-------- Data records
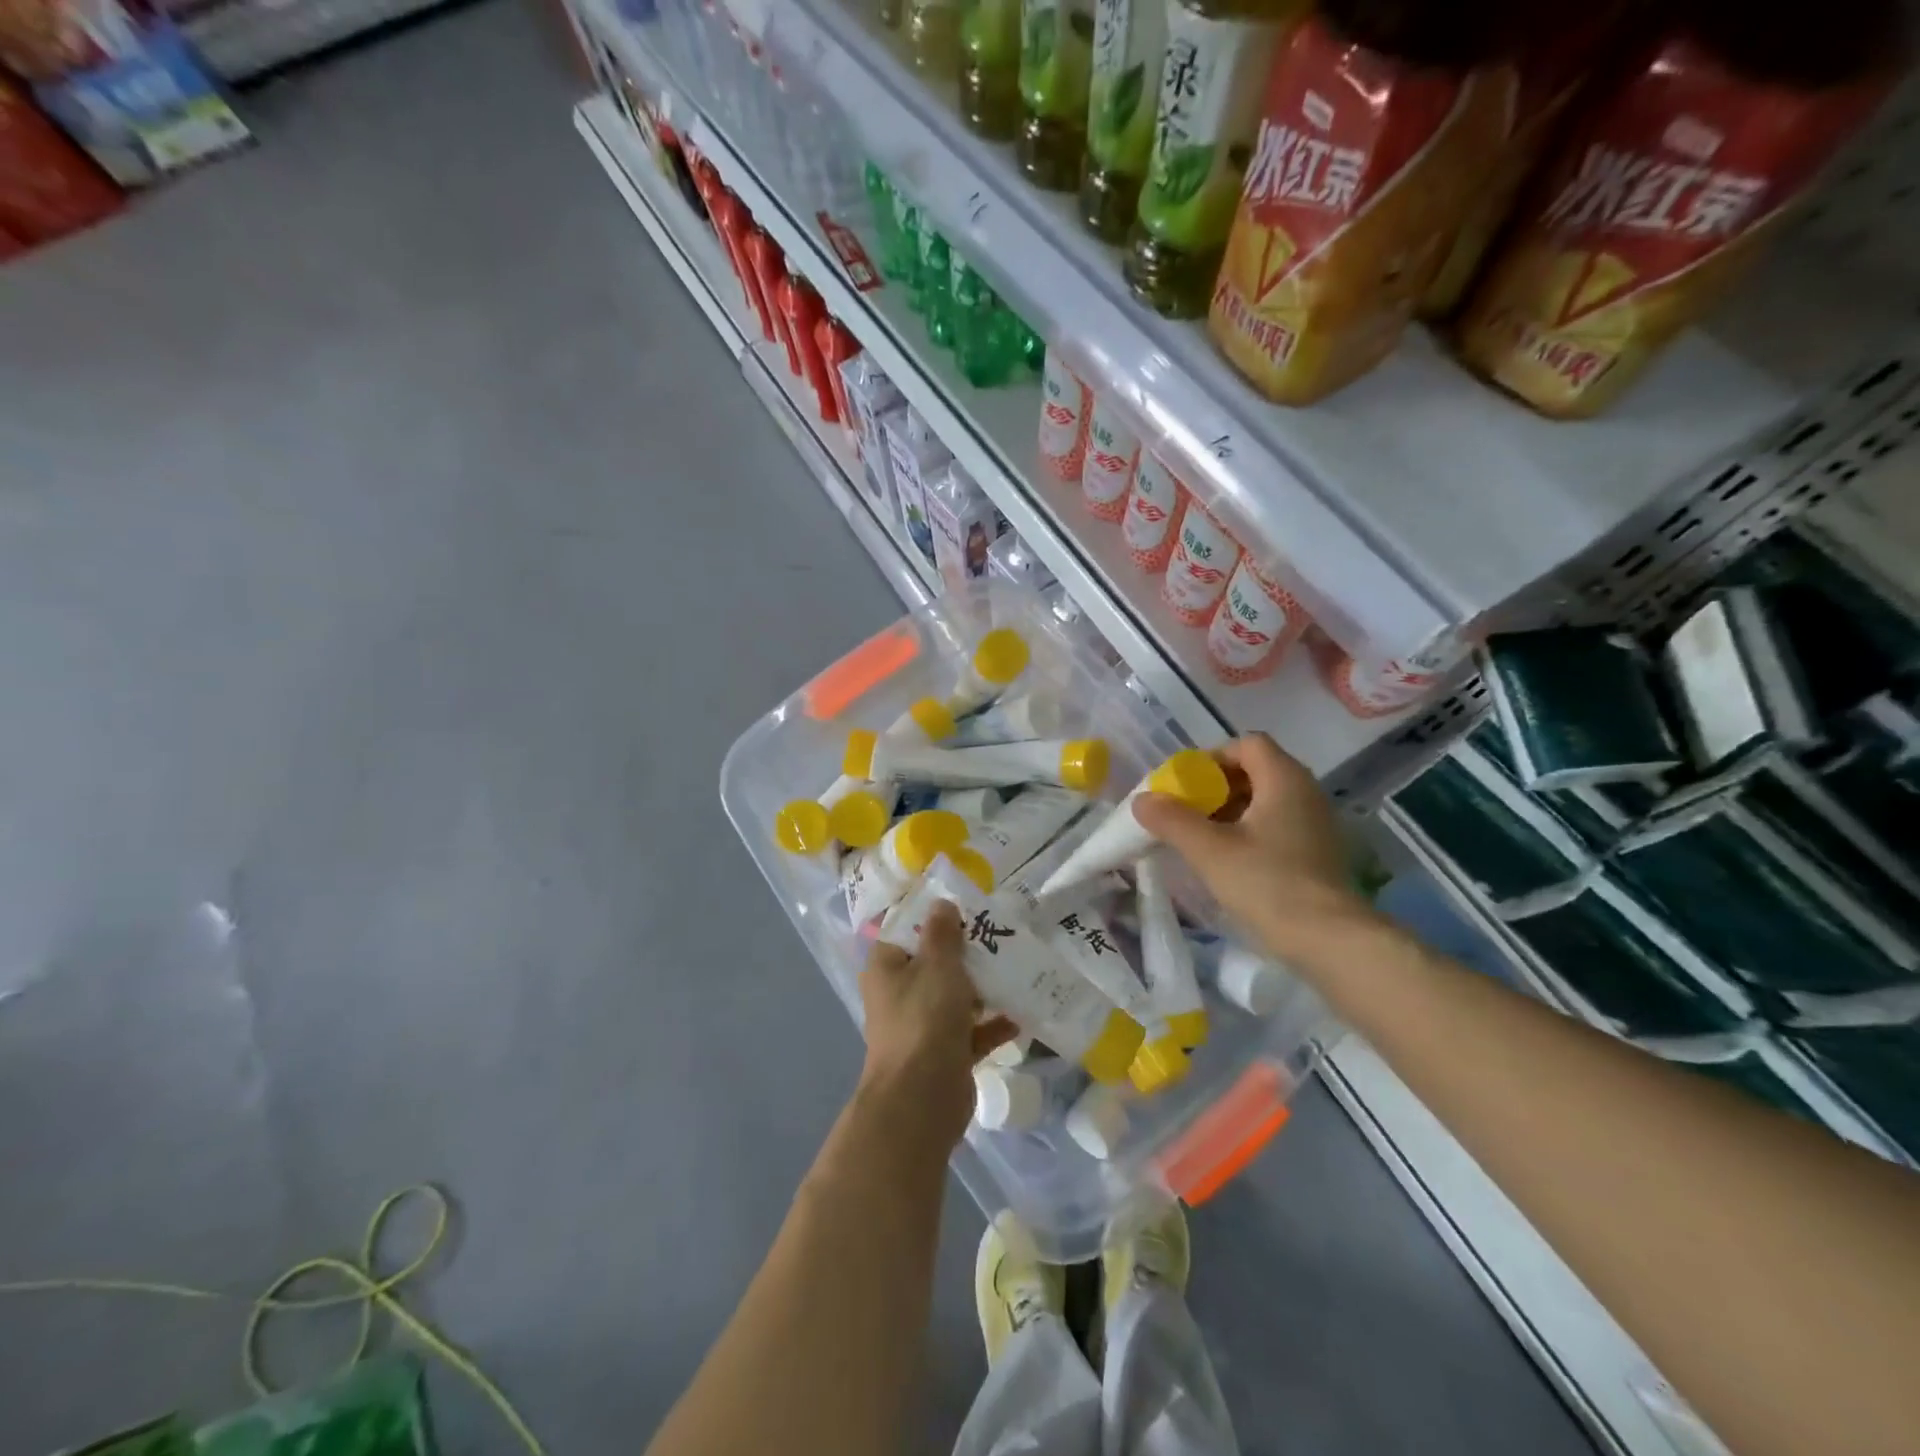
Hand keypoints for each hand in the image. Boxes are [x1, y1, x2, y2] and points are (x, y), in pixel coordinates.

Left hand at [858, 900, 1016, 1147]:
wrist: (922, 1098)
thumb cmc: (924, 1018)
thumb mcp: (937, 965)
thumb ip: (942, 933)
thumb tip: (941, 903)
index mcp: (886, 967)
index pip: (908, 931)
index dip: (936, 918)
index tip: (969, 909)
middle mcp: (899, 993)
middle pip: (935, 963)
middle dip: (967, 953)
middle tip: (1001, 936)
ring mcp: (921, 1025)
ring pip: (955, 997)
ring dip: (983, 989)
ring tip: (1017, 970)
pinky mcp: (944, 1053)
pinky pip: (971, 1032)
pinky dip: (992, 1025)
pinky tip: (1020, 1017)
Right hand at [1133, 732, 1375, 960]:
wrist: (1330, 940)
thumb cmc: (1267, 883)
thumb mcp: (1209, 850)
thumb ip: (1172, 820)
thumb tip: (1142, 800)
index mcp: (1284, 779)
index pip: (1247, 745)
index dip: (1212, 758)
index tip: (1186, 786)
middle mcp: (1306, 792)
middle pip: (1255, 771)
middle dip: (1216, 787)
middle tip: (1187, 812)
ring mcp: (1317, 823)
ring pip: (1266, 801)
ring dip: (1231, 812)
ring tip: (1202, 839)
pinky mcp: (1318, 852)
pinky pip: (1278, 826)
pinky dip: (1250, 832)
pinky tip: (1229, 861)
----------------
**What this task involves**
Where pictures sit among the data above, omit them, and output the rest exactly.

**Answer section**
Hand keypoints for each hand in the image. Boxes are [x1, y1, x2, y2] and points are (x, y), in pixel coordinates.

Left hand at [858, 900, 1016, 1147]:
wrist: (922, 1098)
thumb cmc: (924, 1018)
thumb mcp: (937, 965)
thumb ip: (942, 933)
thumb tip: (941, 903)
index mcp: (886, 967)
index pip: (908, 931)
index dip: (936, 918)
index tip: (969, 909)
middle mcp: (899, 993)
middle pip: (935, 963)
middle dip: (967, 953)
middle tip: (1001, 936)
ring mcp: (921, 1025)
ring pip: (955, 997)
ring dip: (983, 989)
ring tip: (1017, 970)
pinky mcp: (944, 1053)
pinky pip: (971, 1032)
pinky dip: (992, 1025)
pinky tip: (1020, 1017)
Right hand at [1133, 732, 1375, 960]:
wrist: (1330, 940)
thumb cmc: (1267, 883)
thumb mcp: (1209, 850)
thumb ip: (1172, 820)
thumb tip: (1142, 800)
index mcp: (1284, 779)
index pip: (1247, 745)
index dip: (1212, 758)
index tip: (1186, 786)
middle mcp: (1306, 792)
middle pip: (1255, 771)
middle dip: (1216, 787)
middle tip: (1187, 812)
ring mcp: (1317, 823)
ring pip: (1266, 801)
ring dip: (1231, 812)
ring tip: (1202, 839)
pinky mcp: (1318, 852)
pinky pip: (1278, 826)
pinky dip: (1250, 832)
pinky tip: (1229, 861)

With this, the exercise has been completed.